Inflammation, a ROS-dependent process, can drive tissue repair or destruction. Adapted from Goldschmidt-Clermont et al. (Fig. 2) [95]. Atherosclerosis, an inflammatory process that leads to the obstruction of arterial conduits, remains the major cause of death and morbidity. Arterial injuries due to smoking, high blood pressure, diabetes mellitus, or elevated blood lipids, and other environmental stressors, happen daily. There is a mechanistic link between arterial repair and inflammation. When a competent bone marrow is present, the inflammatory reaction following arterial injuries is self-limited and constructive by triggering the circulation of progenitor cells and the production and release of exosomes produced by these cells which promote tissue repair and immune modulation (arterial homeostasis).

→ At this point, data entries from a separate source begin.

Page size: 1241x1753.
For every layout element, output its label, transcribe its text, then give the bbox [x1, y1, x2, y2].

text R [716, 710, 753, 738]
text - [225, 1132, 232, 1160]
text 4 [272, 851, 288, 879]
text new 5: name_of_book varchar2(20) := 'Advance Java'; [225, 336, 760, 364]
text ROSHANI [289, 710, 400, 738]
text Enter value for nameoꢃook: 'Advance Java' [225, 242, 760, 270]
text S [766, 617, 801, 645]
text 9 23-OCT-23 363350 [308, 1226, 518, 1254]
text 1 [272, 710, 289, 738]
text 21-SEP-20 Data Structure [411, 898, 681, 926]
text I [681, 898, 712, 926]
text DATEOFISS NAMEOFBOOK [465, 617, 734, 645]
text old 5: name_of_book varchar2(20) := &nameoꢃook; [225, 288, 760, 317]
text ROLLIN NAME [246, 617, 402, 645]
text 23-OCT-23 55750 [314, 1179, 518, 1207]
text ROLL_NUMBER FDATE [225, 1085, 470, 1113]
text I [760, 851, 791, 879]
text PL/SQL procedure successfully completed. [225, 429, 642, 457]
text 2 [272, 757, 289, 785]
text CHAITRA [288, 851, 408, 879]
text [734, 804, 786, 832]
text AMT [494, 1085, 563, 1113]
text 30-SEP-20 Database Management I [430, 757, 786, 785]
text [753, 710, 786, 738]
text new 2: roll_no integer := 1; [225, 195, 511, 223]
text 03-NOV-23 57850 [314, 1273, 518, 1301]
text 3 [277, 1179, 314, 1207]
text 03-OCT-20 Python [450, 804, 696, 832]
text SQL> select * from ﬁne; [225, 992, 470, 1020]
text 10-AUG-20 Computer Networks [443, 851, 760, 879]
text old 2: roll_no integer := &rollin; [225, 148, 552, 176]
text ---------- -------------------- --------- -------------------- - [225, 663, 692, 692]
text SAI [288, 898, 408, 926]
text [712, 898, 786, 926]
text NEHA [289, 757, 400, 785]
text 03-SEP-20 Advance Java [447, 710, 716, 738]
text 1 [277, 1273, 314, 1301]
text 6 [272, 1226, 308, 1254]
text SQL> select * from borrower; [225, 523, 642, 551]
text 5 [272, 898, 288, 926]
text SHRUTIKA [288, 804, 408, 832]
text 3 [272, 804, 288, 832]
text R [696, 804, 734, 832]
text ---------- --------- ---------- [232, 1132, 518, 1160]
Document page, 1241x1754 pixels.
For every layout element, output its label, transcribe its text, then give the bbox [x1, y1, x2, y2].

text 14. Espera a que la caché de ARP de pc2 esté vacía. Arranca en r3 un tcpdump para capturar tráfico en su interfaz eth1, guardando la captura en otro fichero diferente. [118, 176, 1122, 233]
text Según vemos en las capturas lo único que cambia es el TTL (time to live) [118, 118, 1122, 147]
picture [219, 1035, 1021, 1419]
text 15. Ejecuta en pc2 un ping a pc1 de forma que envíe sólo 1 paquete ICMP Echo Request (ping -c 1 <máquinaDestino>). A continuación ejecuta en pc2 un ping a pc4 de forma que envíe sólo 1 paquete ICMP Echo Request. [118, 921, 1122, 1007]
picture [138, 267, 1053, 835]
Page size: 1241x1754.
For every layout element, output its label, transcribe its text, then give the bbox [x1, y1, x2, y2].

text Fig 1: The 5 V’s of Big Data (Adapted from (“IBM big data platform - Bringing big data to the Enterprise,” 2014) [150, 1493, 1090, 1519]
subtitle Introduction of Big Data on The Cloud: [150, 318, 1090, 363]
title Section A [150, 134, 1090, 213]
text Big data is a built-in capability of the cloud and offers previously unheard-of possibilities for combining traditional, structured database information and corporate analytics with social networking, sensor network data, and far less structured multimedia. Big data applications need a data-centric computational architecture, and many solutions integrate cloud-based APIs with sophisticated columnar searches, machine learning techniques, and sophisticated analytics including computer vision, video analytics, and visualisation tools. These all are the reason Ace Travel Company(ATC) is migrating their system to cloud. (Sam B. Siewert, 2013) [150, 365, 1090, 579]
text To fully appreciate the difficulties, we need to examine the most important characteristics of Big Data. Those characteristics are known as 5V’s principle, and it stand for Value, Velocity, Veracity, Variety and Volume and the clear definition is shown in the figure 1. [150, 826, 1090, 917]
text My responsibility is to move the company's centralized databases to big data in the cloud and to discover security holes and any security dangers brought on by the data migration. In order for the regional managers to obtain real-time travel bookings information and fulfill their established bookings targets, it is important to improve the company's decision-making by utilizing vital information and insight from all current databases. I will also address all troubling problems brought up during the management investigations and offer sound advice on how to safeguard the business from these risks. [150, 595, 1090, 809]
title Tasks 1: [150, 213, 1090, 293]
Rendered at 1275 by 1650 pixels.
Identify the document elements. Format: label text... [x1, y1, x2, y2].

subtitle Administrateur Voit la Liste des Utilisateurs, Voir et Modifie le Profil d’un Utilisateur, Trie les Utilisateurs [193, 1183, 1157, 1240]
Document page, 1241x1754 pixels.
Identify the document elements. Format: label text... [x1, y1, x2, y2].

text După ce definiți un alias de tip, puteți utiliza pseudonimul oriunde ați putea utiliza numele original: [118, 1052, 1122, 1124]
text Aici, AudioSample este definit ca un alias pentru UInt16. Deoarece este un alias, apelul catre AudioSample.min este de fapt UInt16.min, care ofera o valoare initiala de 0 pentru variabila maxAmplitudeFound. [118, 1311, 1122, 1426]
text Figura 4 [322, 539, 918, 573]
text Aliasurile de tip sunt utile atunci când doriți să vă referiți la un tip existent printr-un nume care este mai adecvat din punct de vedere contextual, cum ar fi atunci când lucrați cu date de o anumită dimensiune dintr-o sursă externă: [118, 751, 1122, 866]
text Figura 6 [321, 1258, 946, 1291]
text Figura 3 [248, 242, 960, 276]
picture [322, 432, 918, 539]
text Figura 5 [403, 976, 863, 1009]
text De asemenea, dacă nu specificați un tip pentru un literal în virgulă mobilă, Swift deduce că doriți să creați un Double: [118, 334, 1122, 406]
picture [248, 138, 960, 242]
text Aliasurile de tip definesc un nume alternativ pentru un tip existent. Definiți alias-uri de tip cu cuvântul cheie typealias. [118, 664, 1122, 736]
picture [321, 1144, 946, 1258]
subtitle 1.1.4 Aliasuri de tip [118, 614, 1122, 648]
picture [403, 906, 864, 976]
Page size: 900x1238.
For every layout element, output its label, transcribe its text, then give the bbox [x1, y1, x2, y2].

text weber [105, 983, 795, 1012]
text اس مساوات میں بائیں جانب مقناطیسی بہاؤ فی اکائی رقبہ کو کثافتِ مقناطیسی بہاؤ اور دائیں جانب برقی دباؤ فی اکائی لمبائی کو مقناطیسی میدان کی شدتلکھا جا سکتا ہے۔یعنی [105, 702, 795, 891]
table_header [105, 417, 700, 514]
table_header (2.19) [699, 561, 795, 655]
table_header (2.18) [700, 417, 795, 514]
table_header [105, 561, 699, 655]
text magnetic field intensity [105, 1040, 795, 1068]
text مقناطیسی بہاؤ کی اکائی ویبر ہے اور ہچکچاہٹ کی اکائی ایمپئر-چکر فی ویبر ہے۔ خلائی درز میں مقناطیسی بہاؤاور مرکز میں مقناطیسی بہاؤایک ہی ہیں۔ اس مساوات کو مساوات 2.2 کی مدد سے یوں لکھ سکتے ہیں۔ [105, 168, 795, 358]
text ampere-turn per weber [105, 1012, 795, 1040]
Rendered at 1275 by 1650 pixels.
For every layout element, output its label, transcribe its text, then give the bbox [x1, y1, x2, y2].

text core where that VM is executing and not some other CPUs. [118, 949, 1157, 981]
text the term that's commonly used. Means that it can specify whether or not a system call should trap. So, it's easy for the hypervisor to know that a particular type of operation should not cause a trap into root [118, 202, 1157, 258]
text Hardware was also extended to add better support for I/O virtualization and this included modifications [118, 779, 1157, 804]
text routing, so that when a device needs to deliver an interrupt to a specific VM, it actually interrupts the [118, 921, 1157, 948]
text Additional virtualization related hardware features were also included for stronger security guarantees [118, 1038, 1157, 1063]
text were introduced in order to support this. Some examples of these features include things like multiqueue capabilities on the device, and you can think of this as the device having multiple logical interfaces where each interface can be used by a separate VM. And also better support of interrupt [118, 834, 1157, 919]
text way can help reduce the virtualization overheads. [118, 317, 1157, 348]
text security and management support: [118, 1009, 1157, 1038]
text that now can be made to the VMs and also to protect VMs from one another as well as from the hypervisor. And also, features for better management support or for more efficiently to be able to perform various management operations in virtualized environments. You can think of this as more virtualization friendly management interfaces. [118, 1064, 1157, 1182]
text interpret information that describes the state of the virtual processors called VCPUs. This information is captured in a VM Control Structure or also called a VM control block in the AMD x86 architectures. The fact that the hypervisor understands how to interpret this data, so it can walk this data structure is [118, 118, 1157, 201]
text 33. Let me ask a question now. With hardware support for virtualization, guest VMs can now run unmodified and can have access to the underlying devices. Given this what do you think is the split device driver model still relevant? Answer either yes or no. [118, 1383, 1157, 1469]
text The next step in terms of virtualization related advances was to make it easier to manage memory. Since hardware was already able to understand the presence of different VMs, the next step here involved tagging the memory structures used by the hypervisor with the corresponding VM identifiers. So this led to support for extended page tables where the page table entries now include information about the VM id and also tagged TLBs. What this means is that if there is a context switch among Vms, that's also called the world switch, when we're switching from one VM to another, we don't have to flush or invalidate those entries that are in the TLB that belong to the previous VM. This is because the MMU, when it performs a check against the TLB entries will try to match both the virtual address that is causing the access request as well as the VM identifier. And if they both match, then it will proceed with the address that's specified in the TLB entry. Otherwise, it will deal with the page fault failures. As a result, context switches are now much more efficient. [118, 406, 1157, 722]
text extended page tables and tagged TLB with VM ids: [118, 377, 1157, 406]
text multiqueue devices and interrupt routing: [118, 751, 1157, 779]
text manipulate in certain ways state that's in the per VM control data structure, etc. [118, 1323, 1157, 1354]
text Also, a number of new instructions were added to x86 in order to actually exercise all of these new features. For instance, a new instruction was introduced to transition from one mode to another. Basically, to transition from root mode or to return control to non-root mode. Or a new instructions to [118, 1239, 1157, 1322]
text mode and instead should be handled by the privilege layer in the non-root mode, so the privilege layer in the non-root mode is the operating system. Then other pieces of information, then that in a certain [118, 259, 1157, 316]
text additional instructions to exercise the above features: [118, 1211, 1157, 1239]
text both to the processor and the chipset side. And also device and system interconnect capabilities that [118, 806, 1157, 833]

Indeed, vascular progenitor cells that are capable of arterial repair can egress the bone marrow and participate in repair processes that are highly dependent of Rac1 and Rac2, and thus, on the production of ROS [101]. The self-limited nature of this productive inflammatory reaction is due to the fact that arterial wall repair leads to the cessation of the signal triggering the inflammatory response. But as we become older, age becomes the dominant risk for atherosclerosis [96]. It is highly likely that loss of competent progenitor cells in the bone marrow capable of repair with aging contributes significantly to the aging risk [100]. Hence, in the presence of incompetent bone marrow, there is a lack of arterial repair which perpetuates, and potentially, exacerbates atherosclerotic inflammation. This yields a destructive positive feedback loop, with progressive senescence and dysfunction of the arterial wall, arterial wall remodeling with atherosclerotic plaques whose rupture leads to myocardial infarction, stroke, and peripheral arterial occlusion (lack of arterial homeostasis).